Conteuse

Elle, elle voyait les yeux fermés.  Elle connaissait tous les méandres de la nuit. L’oreille si fine qu’elle était capable de déceler dans la voix des autres, la vérité. Et puis, elle comprenait les oiseaux.

Les autres ils faisaient :

Wouaw malgré sa déficience visuelle elle comprend les oiseaux dis.

Rien avoir ! qu’elle a fait.

Ah oui, pardon, c’est pas comme ça qu’il faut dire. « Grâce » à votre déficience visuelle, vous avez l’oreille très fine, comme un sixième sens quoi,  et du coup vous pouvez comprendre les oiseaux !

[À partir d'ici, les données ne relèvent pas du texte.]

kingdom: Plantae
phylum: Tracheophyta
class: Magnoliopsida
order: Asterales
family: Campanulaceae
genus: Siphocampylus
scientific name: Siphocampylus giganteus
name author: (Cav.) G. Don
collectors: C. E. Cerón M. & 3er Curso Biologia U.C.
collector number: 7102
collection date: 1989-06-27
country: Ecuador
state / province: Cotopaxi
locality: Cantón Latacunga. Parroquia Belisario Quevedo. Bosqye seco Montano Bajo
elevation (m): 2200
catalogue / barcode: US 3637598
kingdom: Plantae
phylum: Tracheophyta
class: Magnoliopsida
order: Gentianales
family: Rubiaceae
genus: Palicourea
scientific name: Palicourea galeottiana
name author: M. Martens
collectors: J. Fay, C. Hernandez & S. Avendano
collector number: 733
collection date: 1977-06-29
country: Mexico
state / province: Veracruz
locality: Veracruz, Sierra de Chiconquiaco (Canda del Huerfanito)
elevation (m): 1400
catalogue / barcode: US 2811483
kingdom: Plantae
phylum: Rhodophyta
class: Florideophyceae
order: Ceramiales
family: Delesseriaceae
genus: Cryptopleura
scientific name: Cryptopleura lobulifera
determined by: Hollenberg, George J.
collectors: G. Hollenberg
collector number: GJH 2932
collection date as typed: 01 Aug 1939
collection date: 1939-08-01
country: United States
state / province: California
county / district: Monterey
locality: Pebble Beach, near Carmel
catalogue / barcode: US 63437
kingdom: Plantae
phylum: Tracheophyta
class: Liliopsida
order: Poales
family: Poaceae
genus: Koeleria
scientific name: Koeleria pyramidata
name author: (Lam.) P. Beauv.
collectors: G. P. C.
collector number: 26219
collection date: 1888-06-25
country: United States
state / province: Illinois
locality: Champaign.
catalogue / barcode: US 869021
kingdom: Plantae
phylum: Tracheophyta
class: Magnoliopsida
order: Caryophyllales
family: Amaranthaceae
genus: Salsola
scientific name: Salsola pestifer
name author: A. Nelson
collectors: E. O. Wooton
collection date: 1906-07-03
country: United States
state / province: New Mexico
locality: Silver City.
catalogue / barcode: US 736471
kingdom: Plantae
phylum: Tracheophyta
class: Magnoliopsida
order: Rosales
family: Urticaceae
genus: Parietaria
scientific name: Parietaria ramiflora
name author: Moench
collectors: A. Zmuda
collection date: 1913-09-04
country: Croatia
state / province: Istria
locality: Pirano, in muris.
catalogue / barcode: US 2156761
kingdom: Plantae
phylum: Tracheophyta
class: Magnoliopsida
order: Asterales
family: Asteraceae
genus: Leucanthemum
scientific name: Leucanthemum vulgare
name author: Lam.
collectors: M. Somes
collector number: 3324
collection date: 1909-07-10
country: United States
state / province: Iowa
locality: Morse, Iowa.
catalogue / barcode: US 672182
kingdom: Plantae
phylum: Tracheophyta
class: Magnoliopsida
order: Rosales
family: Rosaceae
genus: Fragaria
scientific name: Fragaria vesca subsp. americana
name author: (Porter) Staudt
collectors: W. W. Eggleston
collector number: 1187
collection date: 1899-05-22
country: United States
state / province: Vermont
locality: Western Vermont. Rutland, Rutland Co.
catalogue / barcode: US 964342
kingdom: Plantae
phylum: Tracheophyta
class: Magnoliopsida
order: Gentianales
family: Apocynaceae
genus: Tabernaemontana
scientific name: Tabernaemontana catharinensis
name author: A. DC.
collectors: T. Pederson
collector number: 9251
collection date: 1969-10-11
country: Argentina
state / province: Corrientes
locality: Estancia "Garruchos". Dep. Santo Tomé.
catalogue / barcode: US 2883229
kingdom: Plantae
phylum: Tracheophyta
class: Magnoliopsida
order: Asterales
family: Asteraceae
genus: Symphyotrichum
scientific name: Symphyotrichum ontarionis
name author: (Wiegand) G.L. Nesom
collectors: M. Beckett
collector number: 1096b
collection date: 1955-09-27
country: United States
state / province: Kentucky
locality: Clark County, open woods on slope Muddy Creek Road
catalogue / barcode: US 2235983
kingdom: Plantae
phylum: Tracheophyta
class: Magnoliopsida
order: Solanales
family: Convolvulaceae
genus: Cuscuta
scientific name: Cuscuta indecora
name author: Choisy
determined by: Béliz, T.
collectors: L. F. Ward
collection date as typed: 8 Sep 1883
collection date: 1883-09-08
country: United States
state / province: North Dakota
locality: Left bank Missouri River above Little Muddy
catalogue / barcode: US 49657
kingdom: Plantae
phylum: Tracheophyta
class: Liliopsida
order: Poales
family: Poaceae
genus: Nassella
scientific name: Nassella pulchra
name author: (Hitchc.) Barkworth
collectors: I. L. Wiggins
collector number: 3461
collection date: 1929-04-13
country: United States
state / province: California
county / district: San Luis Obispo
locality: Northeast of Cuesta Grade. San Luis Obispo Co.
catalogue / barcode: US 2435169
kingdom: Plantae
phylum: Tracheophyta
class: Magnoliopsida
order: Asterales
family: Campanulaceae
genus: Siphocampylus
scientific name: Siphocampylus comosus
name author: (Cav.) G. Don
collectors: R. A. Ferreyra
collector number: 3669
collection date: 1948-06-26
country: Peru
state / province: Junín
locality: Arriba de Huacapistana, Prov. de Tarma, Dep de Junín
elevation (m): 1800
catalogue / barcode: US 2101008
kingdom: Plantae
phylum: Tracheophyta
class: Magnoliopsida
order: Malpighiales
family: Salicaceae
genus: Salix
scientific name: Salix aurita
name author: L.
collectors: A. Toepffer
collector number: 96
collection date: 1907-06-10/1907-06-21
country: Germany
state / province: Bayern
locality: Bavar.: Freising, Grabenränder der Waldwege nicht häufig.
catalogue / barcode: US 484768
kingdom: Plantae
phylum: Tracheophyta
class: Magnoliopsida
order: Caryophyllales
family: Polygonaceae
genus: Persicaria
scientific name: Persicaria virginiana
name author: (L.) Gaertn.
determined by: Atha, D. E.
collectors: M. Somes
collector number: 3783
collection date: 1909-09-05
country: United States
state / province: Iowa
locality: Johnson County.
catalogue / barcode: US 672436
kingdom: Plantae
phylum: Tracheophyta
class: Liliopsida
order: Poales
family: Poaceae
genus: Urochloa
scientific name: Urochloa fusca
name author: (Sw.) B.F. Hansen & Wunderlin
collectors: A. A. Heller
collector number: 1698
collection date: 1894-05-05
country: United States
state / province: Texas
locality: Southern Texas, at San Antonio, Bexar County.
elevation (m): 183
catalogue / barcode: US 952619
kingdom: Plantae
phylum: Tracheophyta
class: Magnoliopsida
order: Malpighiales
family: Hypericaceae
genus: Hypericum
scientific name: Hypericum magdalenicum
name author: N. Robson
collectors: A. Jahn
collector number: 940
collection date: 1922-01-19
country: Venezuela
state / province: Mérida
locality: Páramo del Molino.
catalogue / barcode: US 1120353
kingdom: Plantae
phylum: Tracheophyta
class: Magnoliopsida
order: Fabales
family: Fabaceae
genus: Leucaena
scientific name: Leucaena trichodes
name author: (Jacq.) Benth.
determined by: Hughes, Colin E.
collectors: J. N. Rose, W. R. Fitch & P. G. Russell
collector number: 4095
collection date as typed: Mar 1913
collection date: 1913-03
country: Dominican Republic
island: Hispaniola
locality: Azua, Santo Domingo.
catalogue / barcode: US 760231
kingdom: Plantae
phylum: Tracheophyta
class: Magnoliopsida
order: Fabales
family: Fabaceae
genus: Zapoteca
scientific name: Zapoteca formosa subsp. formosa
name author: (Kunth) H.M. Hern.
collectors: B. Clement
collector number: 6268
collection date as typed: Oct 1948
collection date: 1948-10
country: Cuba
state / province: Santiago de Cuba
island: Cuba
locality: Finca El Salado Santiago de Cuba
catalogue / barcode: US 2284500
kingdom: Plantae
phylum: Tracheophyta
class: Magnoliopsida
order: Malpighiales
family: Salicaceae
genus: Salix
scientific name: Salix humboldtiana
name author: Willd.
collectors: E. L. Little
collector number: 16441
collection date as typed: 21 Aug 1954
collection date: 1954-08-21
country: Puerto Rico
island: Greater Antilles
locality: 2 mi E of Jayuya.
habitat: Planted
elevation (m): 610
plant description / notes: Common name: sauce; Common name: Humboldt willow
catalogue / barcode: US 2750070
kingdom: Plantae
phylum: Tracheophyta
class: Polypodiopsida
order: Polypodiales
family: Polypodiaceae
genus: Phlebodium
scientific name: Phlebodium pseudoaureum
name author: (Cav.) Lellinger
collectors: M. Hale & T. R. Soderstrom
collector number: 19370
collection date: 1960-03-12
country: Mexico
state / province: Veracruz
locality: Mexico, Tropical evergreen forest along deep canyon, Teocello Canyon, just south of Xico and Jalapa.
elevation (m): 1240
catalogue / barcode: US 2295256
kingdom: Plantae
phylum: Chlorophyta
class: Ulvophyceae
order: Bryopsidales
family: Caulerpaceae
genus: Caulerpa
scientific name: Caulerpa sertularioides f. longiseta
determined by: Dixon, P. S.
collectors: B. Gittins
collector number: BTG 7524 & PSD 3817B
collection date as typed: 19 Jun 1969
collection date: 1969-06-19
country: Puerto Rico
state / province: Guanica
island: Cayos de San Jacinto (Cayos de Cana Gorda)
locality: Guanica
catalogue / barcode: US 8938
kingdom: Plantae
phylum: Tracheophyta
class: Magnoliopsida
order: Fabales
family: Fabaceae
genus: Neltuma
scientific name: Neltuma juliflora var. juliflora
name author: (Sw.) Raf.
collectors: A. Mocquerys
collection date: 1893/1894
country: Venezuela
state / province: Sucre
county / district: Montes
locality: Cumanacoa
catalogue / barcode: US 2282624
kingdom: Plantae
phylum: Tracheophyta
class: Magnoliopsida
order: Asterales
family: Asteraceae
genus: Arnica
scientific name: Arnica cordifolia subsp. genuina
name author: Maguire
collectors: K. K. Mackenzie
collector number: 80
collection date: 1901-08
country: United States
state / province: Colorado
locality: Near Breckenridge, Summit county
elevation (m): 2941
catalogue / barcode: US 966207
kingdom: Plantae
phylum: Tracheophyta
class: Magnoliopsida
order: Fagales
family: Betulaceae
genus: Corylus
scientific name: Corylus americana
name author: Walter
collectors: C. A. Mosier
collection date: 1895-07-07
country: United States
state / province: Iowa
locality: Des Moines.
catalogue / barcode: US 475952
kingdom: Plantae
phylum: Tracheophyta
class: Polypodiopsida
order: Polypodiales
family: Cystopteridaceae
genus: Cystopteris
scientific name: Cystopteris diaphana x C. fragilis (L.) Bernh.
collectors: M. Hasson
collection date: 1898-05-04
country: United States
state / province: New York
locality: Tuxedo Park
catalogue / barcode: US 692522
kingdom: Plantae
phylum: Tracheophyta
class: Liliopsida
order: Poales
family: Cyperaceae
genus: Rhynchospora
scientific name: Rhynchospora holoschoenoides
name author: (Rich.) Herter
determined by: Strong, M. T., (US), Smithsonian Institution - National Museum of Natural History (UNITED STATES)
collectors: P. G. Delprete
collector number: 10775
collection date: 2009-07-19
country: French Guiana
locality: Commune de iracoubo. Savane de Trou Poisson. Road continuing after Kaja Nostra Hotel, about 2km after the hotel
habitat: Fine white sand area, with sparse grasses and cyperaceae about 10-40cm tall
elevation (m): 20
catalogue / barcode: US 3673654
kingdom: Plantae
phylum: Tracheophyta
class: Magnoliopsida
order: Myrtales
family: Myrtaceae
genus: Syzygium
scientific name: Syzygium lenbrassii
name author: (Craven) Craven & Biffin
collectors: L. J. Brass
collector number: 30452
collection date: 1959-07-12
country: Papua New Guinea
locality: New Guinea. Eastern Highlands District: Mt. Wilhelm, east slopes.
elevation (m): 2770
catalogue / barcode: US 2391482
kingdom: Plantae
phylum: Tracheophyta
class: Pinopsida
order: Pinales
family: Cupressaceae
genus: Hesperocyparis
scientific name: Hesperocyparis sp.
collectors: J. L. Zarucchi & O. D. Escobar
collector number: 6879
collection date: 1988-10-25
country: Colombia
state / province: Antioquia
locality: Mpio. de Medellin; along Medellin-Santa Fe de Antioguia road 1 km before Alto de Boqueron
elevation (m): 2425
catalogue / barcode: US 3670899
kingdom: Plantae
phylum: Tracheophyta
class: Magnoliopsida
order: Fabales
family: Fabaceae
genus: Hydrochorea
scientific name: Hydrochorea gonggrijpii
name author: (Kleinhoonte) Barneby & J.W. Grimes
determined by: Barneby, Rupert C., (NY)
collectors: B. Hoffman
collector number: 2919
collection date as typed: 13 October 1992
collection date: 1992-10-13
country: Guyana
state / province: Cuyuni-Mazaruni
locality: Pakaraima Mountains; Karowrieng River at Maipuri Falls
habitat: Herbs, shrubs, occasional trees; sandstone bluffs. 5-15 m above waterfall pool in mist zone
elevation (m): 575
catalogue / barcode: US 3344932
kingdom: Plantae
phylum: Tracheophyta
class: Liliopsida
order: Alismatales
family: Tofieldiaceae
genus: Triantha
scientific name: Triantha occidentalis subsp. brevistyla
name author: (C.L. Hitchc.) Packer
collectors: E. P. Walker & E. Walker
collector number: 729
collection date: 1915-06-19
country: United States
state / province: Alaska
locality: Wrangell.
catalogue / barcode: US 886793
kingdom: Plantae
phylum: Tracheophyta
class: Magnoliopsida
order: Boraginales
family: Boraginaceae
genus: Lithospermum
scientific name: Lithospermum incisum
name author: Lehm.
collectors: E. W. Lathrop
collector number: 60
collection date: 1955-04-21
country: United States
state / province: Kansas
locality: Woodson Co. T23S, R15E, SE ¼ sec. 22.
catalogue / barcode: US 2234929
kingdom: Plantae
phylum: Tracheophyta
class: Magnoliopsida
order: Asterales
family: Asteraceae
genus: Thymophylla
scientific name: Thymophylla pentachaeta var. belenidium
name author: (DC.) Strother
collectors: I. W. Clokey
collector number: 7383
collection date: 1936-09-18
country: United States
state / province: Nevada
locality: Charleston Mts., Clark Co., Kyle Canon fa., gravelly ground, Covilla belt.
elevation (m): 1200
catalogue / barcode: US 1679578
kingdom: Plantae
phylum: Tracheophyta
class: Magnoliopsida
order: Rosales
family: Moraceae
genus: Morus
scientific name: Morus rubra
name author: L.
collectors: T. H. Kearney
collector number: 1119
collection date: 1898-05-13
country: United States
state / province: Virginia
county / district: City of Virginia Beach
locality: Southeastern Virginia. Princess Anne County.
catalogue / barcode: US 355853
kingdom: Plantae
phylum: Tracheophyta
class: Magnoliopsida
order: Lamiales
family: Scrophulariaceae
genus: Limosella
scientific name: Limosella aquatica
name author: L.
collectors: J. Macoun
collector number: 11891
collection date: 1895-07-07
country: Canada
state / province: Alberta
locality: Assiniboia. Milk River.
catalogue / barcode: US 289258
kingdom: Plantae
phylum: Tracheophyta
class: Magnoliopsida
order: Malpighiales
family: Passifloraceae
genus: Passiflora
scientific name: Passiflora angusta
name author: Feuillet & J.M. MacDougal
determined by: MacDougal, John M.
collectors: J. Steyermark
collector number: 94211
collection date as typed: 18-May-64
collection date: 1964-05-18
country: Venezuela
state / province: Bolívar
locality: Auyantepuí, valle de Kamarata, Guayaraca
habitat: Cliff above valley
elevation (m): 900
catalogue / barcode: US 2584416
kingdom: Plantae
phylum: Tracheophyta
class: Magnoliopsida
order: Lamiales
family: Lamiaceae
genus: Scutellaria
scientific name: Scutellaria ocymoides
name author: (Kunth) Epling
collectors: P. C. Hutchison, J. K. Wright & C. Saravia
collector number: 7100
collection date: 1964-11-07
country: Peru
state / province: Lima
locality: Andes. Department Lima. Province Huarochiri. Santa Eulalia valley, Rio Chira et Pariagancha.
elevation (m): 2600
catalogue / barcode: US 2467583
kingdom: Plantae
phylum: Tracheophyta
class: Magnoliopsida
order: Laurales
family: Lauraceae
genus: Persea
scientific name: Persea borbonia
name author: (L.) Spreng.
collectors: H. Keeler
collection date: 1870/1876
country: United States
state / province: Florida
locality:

Ho rien avoir, qu’elle a fait, ho lalalala. La langage des oiseaux, c’est mon père qui me l’a appris. Mon père…Il était pirate. Capable de voir plus loin que n’importe quel homme.  Il était vigie. Toute sa vie il a guetté.  Il n’y avait jamais rien mais il le savait parce qu’il guettait. Toute sa vie il l’a passée en haut d’un mât sur une plateforme.  Et de là-haut, loin, loin loin du bavardage des hommes, il a écouté les oiseaux. Puis il m’a raconté.  Voilà, rien avoir ni avec mes yeux ni avec mes oreilles, ni avec un don d’aucune sorte. Juste une histoire entre un père et une fille. 

Elle, elle vivait dans le royaume où le roi avait l’ouïe si fine que tout son était interdit. Alors tout était écrit. En rouge, en jaune, en vert, en rond, en carré. Alors elle, elle y voyait rien, elle marchait comme ça à tâtons. Puis un jour, paf, elle a foncé dans un poteau.  Elle en a eu marre, elle hurlé :

Waaaaaa mais où suis-je ? C’est par où la rue de la liberté ?

Le poteau, c’était pas un poteau. C’était le gardien du silence. Il a fait :

Chut ! C’est écrit là, là et là. Sur trois panneaux en trois couleurs différentes. Ici la loi c’est : tais-toi. La devise de notre roi.  

Mais j’y vois rien. On pourrait pas parler un peu ? C’est pas fort pratique. C’est pas bien pensé.

La reine, à côté du garde, toujours à l’affût du moindre chant d’oiseau, tant elle aimait la musique, s’approche alors et lui glisse à l’oreille :

Si. C’est très bien pensé. C’est pour que des gens comme toi, qui entendent dans la voix la vérité, ne puissent pas entendre dans la voix du roi sa langue de bois.

Et toutes deux partirent rejoindre celles et ceux qui fuyaient la démence des rois.